Real estate: rent and purchase prices keep rising – economy

Buy or Rent? For many, this is at most a rhetorical question; owning a house or an apartment is usually too expensive, especially in large cities and their surrounding areas. The average price per square meter for new condominiums in Munich, for example, has risen from 9,950 to 11,100 euros, the real estate association South recently reported – and that within the last six months alone.

So mostly only rent remains.

But it doesn’t look much better, as a new evaluation of the broker portal Homeday shows for smaller and larger rental and condominiums. For this, not only were the asking prices in individual cities and districts compared, they were also put in relation to income. This was based on the respective median local income, i.e. the value that lies exactly in the middle if all incomes in the city are ranked according to their level. From this perspective, outliers have a less distorting effect, both upwards and downwards.

The result is quite surprising, at least on the rental market: of the ten least affordable districts for families looking for rental accommodation, seven are in Berlin, only two in Munich and one in Hamburg. The reason: In the capital, the monthly net income of a family with two median earners is 4,377 euros, almost 1,000 euros lower than in Munich. Regardless of whether in popular Berlin areas such as Mitte, Prenzlauer Berg and Kreuzberg, or in rather quiet areas such as Wilmersdorf and Westend: The rental apartments on offer are not affordable for the Median family everywhere. A few days before the referendum on the expropriation of large landlords in the city, this is an explosive finding.

But that doesn’t mean that Munich, Hamburg, Frankfurt or Stuttgart are cozy for people with low and middle incomes. Even between Hafencity and Haidhausen, Ottensen and Obergiesing, the Median family often has to pay 40 percent and more of the monthly net rent, the data show. And with singles, values ​​of well over 50 percent are also achieved. However, a maximum of 30 percent is considered economically reasonable, a value that only falls below 77th place in the list. There you will find districts of Cologne and Düsseldorf as well as the outskirts of Hamburg.

But it only gets really cheap elsewhere. For significantly less than 20 percent of the local median income, both singles and families can rent in the east or in the Ruhr area, for example in Leipzig, Magdeburg and Chemnitz or in Dortmund, Essen and Duisburg.

The housing business is going like never before

Of course, this evaluation cannot show the whole picture either. For the comparison, the offers on real estate portals on the Internet were considered in the second quarter, for families, for example, for rental apartments between 48 and 143 square meters. It was sufficient if at least five different evaluable advertisements appeared in each district during the study period. According to the authors, a total of around 30,000 advertisements were included in the comparison. What does not appear with this are, for example, apartments that find a new tenant directly or are given to their members by cooperatives, often at significantly lower prices than on the free market. Nevertheless, the result fits in with a trend: Corona has not made living cheaper – on the contrary.

The pandemic has slightly dampened the increase in new rents in large and medium-sized cities, according to a study by real estate economists at the University of Regensburg on behalf of the union-affiliated Hans Böckler Foundation. On the other hand, the asking prices in more rural regions have also gone up – also because many people moved away from the cities in times of lockdown and home office. Nationwide, asking rents still rose by five percent, according to the researchers, which is why tenant households have to spend an ever larger part of their budget on living.

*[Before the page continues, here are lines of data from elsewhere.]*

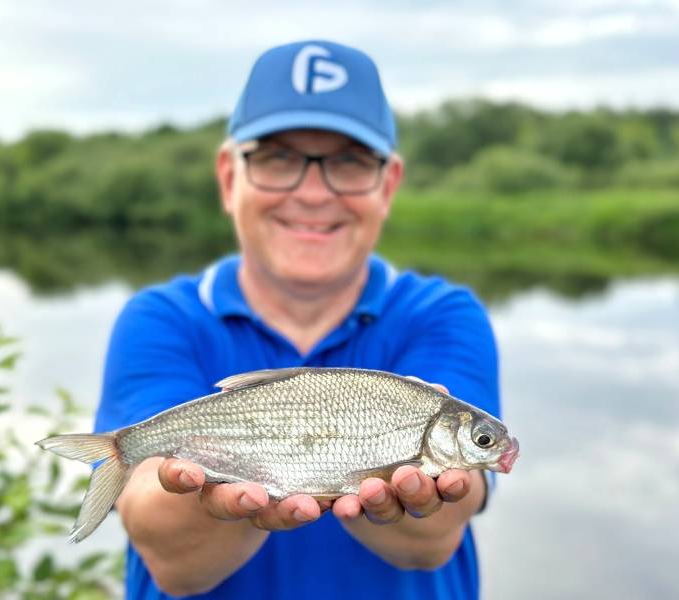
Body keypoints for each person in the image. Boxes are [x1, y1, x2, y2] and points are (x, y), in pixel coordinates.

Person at [94, 40, 500, 600]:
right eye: (278, 158)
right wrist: (224, 503)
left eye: (351, 162)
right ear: (229, 177)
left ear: (389, 183)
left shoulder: (442, 314)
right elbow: (170, 561)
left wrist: (408, 495)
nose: (313, 194)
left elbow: (430, 541)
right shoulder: (161, 319)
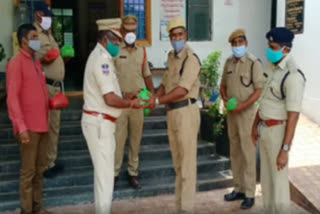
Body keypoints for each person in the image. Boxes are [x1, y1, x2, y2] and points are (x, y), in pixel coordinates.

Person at [81, 18, 144, 214]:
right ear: (106, 39)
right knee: (105, 176)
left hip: (101, 121)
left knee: (104, 175)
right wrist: (130, 103)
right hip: (100, 123)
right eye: (116, 41)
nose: (119, 45)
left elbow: (110, 93)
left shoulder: (103, 57)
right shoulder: (102, 60)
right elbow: (109, 98)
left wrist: (126, 96)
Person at [149, 16, 201, 214]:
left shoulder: (191, 59)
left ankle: (187, 208)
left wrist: (156, 101)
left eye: (180, 34)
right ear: (169, 37)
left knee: (187, 165)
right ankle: (179, 207)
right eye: (173, 35)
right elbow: (164, 84)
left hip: (186, 112)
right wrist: (154, 96)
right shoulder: (171, 56)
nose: (177, 38)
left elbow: (181, 90)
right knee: (178, 164)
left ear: (185, 35)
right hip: (172, 113)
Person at [252, 27, 306, 214]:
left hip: (278, 132)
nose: (269, 50)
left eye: (272, 47)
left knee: (279, 184)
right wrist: (254, 126)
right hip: (265, 129)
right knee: (266, 180)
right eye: (268, 45)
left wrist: (284, 150)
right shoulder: (270, 66)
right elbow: (265, 100)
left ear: (286, 49)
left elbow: (294, 116)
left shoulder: (293, 76)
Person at [6, 23, 51, 214]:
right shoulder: (16, 63)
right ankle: (26, 210)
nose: (37, 40)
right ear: (24, 40)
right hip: (29, 127)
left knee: (40, 170)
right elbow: (12, 97)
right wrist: (20, 126)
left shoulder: (35, 61)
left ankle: (37, 207)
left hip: (42, 123)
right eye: (34, 36)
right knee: (28, 172)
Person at [219, 28, 264, 209]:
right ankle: (238, 188)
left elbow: (259, 90)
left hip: (247, 115)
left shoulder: (254, 63)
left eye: (240, 42)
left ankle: (250, 193)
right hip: (232, 114)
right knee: (235, 151)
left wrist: (242, 106)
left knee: (248, 153)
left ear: (246, 43)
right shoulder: (228, 62)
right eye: (234, 43)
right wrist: (224, 98)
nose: (237, 46)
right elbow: (222, 85)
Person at [114, 14, 155, 189]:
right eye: (127, 30)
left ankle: (133, 173)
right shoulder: (114, 50)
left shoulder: (142, 51)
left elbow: (147, 75)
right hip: (121, 103)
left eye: (133, 30)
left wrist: (152, 96)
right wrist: (122, 94)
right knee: (118, 141)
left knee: (135, 140)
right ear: (122, 31)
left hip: (139, 103)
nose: (130, 33)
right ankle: (114, 174)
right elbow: (108, 77)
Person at [32, 1, 65, 178]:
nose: (49, 19)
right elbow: (33, 61)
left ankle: (50, 161)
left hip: (56, 87)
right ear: (38, 15)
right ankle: (44, 164)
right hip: (45, 86)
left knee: (54, 126)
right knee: (45, 125)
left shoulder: (49, 34)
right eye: (46, 16)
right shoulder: (34, 35)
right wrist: (45, 59)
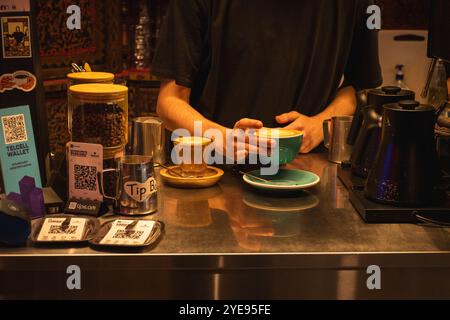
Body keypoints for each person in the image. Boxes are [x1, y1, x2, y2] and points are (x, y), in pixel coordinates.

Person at [153, 0, 382, 157]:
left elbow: (360, 87)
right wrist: (222, 138)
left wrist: (321, 124)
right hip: (213, 175)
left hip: (308, 175)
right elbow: (169, 102)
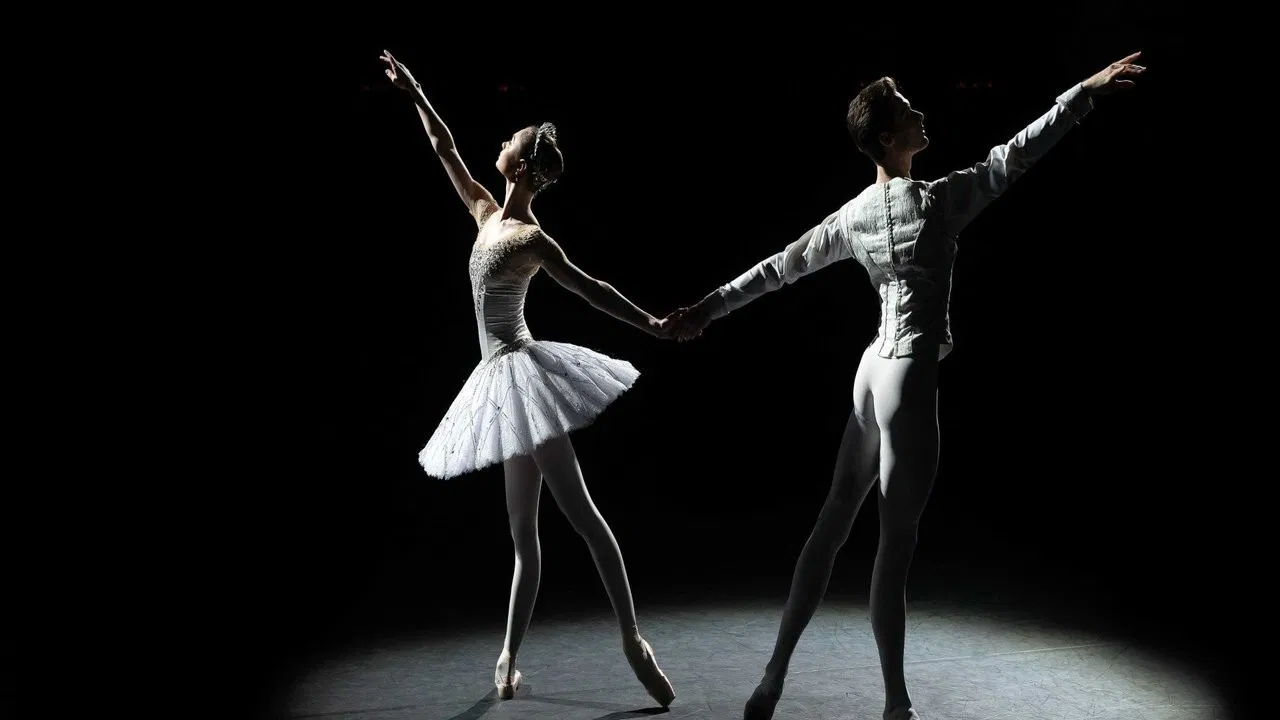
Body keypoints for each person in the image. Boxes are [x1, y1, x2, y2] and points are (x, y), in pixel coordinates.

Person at [665, 52, 1146, 720]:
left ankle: (773, 677)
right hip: (908, 375)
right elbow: (1016, 156)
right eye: (910, 112)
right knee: (894, 548)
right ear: (890, 139)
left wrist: (706, 309)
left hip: (870, 374)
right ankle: (895, 706)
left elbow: (776, 270)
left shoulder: (855, 215)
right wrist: (1082, 94)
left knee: (832, 526)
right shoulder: (936, 202)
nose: (923, 114)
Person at [378, 50, 676, 708]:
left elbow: (593, 290)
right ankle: (508, 658)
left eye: (509, 140)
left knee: (584, 519)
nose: (500, 141)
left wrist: (652, 322)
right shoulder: (486, 215)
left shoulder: (532, 238)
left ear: (524, 166)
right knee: (523, 535)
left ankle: (634, 642)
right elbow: (443, 146)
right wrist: (418, 90)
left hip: (522, 379)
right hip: (496, 381)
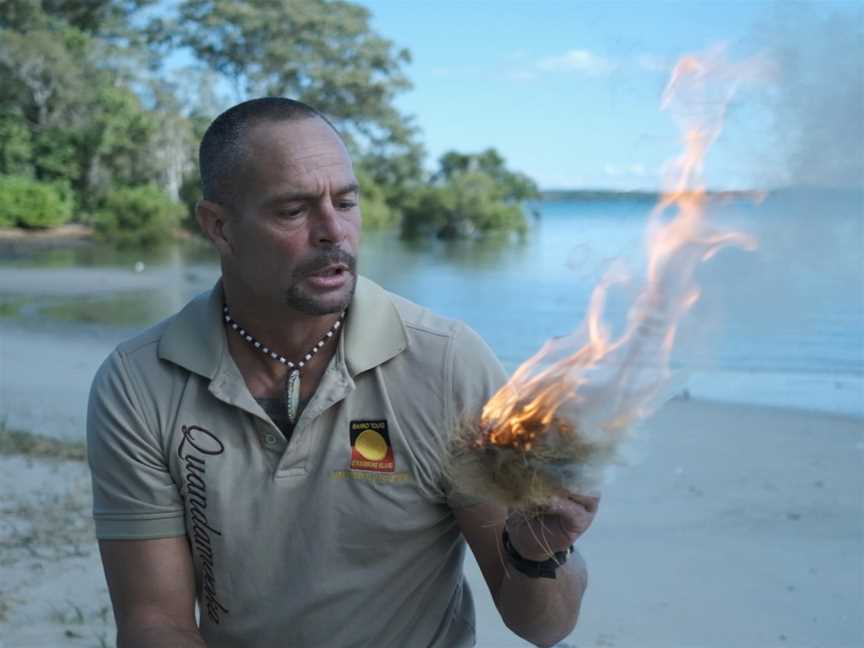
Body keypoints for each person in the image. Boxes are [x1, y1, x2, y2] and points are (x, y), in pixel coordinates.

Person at [87, 97, 599, 648]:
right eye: (293, 210)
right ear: (219, 227)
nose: (334, 231)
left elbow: (545, 626)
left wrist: (537, 551)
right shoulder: (140, 383)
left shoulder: (446, 363)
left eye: (346, 202)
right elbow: (155, 623)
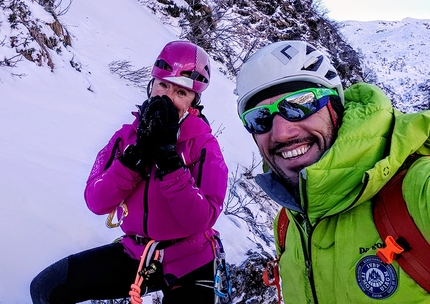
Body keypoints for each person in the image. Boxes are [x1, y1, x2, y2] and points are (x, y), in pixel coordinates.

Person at [30, 41, 229, 304]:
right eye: (163, 85)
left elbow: (200, 219)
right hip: (137, 252)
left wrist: (169, 161)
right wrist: (135, 158)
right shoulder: (126, 139)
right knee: (47, 289)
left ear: (194, 101)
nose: (167, 98)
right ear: (152, 84)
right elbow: (96, 201)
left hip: (191, 260)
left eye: (181, 93)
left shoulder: (204, 145)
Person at [234, 40, 430, 303]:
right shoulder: (288, 224)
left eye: (299, 104)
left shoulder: (418, 191)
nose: (281, 132)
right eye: (259, 118)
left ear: (335, 108)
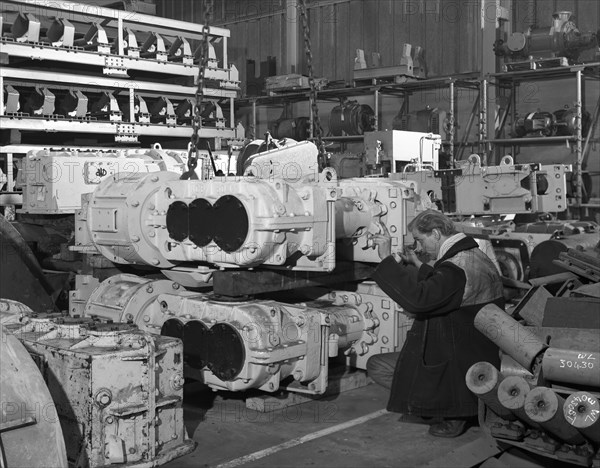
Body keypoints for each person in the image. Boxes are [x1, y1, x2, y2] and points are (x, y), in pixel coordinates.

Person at [368, 209, 504, 438]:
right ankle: (449, 405)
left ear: (436, 233)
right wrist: (418, 265)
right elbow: (446, 286)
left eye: (420, 240)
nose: (419, 247)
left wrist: (386, 260)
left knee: (377, 366)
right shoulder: (473, 256)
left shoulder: (455, 268)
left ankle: (453, 412)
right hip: (478, 352)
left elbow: (419, 300)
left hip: (456, 360)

And there is no end in sight to this development – because the residential space business is going like never before. The Hamburg Gewos Institute expects houses and apartments to be sold and bought for almost 238 billion euros this year. That would be 7.5 percent more than in the previous year. The number of transactions will only increase slightly, by an estimated 1.4 percent. For people looking for an apartment, this means above all that it will be even more expensive – when buying and then probably also renting.